• _WHAT YOU WILL DO_
Update everything from the start of the records down to the line containing "7: (117, 220)", replacing "zero-indexed" with "zero-based" and keeping the rest the same. Leave the pictures out of your answer.

• _SOURCE DATA_
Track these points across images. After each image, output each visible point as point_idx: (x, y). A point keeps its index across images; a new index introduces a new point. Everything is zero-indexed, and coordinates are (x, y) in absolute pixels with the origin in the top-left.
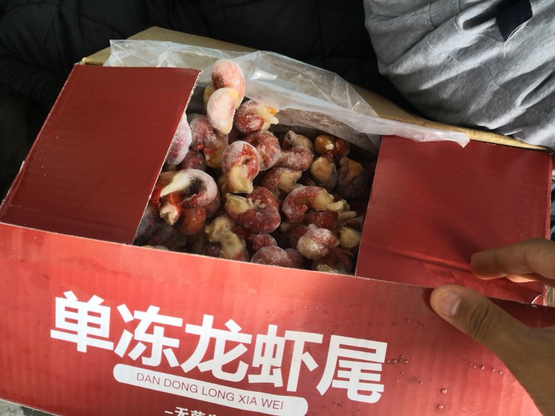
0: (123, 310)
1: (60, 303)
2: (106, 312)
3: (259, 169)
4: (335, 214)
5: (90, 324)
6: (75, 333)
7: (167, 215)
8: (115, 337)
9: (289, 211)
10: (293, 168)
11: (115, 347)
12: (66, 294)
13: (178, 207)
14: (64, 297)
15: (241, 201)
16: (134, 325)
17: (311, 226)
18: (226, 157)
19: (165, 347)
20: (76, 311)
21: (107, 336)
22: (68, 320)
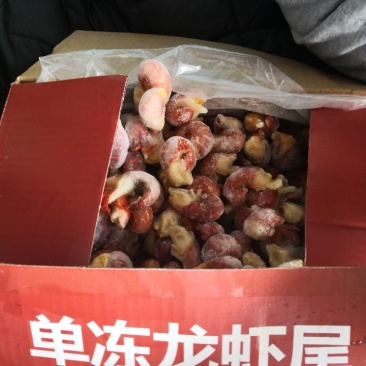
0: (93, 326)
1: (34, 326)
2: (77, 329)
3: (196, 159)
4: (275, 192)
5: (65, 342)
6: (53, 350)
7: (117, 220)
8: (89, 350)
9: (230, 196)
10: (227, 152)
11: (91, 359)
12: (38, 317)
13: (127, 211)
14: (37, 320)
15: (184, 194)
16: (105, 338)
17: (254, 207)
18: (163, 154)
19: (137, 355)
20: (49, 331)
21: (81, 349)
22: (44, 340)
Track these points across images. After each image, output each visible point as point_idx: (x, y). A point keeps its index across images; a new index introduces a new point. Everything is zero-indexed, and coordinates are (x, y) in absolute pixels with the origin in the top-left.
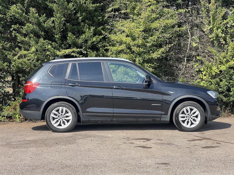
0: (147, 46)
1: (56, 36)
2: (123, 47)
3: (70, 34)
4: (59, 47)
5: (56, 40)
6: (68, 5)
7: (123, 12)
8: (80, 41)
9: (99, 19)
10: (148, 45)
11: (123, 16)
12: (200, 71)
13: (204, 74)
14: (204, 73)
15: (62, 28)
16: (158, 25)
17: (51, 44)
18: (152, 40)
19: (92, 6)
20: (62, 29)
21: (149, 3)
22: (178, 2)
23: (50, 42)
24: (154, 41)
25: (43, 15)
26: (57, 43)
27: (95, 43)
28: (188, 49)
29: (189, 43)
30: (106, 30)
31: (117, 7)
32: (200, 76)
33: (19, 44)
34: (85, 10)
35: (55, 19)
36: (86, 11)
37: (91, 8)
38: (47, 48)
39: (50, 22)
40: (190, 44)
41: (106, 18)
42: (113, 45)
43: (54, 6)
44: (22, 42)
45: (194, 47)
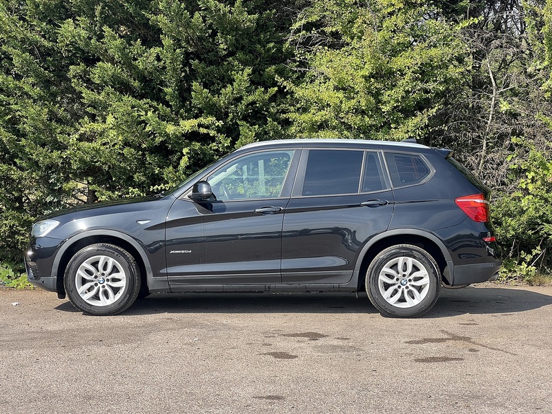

• _RESULT_
Track these points across images. After each image, output each visible point as point_idx: (x, y). A point keeps its index across images; a new index introduces a new point. Everything is zero-based, and coordinates are (x, y) in absolute pixels with the origin in the top-left.
0: (123, 310)
1: (60, 303)
2: (106, 312)
3: (259, 169)
4: (335, 214)
5: (90, 324)
6: (75, 333)
7: (167, 215)
8: (115, 337)
9: (289, 211)
10: (293, 168)
11: (115, 347)
12: (66, 294)
13: (178, 207)
14: (64, 297)
15: (241, 201)
16: (134, 325)
17: (311, 226)
18: (226, 157)
19: (165, 347)
20: (76, 311)
21: (107, 336)
22: (68, 320)
0: (93, 326)
1: (34, 326)
2: (77, 329)
3: (196, 159)
4: (275, 192)
5: (65, 342)
6: (53, 350)
7: (117, 220)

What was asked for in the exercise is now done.